# [Directive]
Copy the lines of the records word for word, starting at the line with "16 años, quien perdió la vida mientras se" and ending at the line with "queda indefinido y", both included.

# [Entries supplied]
————
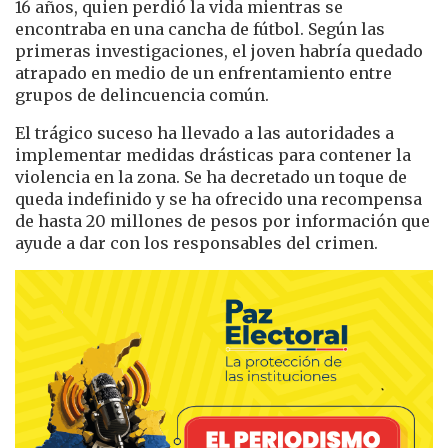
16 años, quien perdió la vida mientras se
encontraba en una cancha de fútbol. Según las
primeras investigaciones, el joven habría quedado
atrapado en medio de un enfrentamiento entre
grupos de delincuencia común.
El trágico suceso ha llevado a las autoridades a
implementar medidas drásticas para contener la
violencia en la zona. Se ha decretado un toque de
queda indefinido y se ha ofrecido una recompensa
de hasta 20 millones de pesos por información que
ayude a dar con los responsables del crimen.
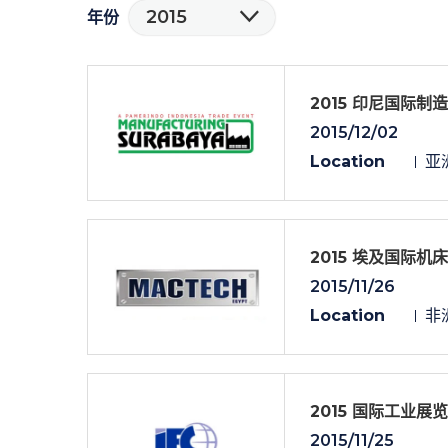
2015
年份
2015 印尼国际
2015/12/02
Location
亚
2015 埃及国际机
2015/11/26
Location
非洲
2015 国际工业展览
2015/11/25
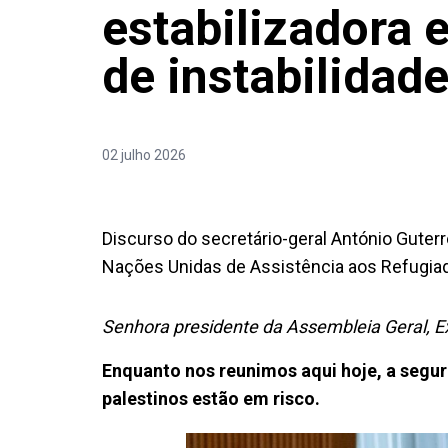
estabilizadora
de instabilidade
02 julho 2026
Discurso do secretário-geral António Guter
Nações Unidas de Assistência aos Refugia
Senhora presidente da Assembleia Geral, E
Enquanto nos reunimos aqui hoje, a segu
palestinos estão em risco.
————
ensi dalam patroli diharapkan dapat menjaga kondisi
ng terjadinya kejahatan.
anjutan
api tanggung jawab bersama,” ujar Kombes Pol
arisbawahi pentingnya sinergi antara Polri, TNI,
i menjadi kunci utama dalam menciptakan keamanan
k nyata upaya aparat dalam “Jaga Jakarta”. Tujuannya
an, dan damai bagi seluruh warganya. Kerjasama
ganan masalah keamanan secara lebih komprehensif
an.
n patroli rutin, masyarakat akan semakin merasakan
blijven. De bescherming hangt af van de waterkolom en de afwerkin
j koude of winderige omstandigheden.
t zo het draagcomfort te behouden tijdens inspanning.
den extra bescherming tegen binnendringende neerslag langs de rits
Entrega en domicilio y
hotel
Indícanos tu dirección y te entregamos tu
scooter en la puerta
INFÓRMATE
————
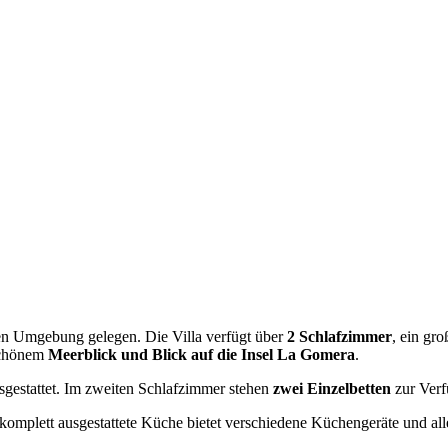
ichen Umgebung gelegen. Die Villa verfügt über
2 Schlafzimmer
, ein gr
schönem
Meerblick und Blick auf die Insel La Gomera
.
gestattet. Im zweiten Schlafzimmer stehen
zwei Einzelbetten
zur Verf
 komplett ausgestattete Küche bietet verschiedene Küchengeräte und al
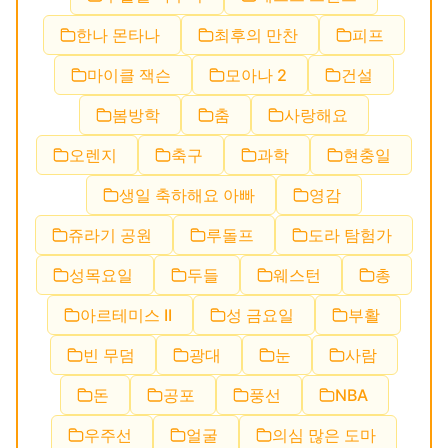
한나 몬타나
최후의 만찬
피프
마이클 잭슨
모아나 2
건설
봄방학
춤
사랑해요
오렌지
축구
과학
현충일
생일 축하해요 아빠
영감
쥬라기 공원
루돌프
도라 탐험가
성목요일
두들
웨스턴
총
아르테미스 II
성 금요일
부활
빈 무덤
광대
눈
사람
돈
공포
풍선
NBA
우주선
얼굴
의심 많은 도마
————
# [Result of this task]
16 años, quien perdió la vida mientras se
encontraba en una cancha de fútbol. Según las
primeras investigaciones, el joven habría quedado
atrapado en medio de un enfrentamiento entre
grupos de delincuencia común.
El trágico suceso ha llevado a las autoridades a
implementar medidas drásticas para contener la
violencia en la zona. Se ha decretado un toque de
queda indefinido y se ha ofrecido una recompensa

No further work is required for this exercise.